About this task: Copy out exactly each line from the line with "CPUs, RAM, Videocards, Cases" through the last line of the material below.

══════

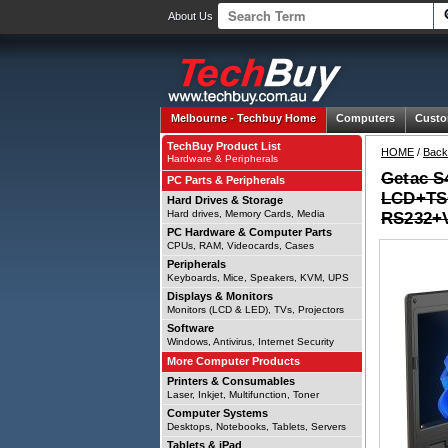
About Us
Melbourne -
Techbuy Home
Computers
Custo
TechBuy Product List
HOME
/
Back
Hardware & Peripherals
Getac S
PC Parts & Peripherals
LCD+TS+
Hard Drives & Storage
Hard drives, Memory Cards, Media
RS232+
PC Hardware & Computer Parts
CPUs, RAM, Videocards, Cases
Peripherals
Keyboards, Mice, Speakers, KVM, UPS
Displays & Monitors
Monitors (LCD & LED), TVs, Projectors
Software
Windows, Antivirus, Internet Security
More Computer Products
Printers & Consumables
Laser, Inkjet, Multifunction, Toner
Computer Systems
Desktops, Notebooks, Tablets, Servers
Tablets & iPad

══════

Result for this task:
CPUs, RAM, Videocards, Cases
Peripherals
Keyboards, Mice, Speakers, KVM, UPS
Displays & Monitors
Monitors (LCD & LED), TVs, Projectors
Software
Windows, Antivirus, Internet Security
More Computer Products
Printers & Consumables
Laser, Inkjet, Multifunction, Toner
Computer Systems
Desktops, Notebooks, Tablets, Servers
Tablets & iPad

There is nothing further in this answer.